- Texte à lire:

··········

NB — L’abréviation KÖNIG renvoie à un article de 249 p. de Karl König, Überseeische Wörter in Französischen (16. und 18. Jahrhundert), publié en 1939 dans Zeitschrift für romanische Philologie.


Pour mémoire : dans le sanskrit bodhisattva, le 1er terme bodhi correspond à une conception mystique (l’Eveil, cf. Buddha « l’Eveillé ») pour laquelle « intelligence » ne convient pas ; dans un autre registre, la notation par ō avec macron méconnaît le fait qu’en sanskrit cette voyelle, issue d’une ancienne diphtongue, est (comme e) toujours longue. (De toute façon, il y a incohérence : bōdhisattva ~ bodhi.)

··········

Enregistrements extraits
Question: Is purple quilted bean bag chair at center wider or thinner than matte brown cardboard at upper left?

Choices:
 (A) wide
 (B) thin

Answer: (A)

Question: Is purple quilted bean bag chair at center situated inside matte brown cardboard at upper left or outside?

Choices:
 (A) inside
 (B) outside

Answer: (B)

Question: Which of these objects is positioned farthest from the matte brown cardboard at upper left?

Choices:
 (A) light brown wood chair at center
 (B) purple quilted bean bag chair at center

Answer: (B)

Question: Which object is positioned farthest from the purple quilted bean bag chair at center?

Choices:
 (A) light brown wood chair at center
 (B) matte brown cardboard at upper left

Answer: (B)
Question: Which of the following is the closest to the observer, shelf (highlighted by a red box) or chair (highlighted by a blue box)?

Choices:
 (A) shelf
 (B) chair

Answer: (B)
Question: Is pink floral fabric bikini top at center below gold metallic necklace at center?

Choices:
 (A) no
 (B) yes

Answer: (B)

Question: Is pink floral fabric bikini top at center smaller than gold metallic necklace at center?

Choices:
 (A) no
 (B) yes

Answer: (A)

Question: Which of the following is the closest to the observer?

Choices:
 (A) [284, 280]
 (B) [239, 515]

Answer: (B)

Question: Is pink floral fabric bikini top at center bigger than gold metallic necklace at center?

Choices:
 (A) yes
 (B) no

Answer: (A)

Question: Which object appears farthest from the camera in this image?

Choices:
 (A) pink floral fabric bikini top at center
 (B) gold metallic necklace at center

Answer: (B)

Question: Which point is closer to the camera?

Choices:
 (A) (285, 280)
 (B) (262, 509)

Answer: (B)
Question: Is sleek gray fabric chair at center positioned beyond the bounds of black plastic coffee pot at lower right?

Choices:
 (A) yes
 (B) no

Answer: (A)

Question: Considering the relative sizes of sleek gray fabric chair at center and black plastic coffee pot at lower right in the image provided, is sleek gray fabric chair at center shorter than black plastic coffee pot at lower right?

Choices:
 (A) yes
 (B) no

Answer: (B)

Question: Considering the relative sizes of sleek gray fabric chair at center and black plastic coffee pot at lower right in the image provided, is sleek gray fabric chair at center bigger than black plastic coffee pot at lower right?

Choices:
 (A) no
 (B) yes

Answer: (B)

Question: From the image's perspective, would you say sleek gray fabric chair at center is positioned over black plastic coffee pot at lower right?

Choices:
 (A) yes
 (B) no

··········

- Consignes:
1. D'après le texte à lire, dans quelle revue l'article de Karl König a-t-il paru ?
2. Recopiez les enregistrements, du début jusqu'à la ligne contenant "Question: Which of these" incluse, en y substituant "mauve" à "purple", sans rien changer d'autre.
Le texte à lire et les enregistrements sont deux documents indépendants.

- Résultats:
1. Dans la Zeitschrift für romanische Philologie.

2.
Question: Is mauve quilted bean bag chair at center wider or thinner than matte brown cardboard at upper left?

Choices:
 (A) wide
 (B) thin

Answer: (A)

Question: Is mauve quilted bean bag chair at center situated inside matte brown cardboard at upper left or outside?

Choices:
 (A) inside
 (B) outside

Answer: (B)

Question: Which of these objects is positioned farthest from the matte brown cardboard at upper left?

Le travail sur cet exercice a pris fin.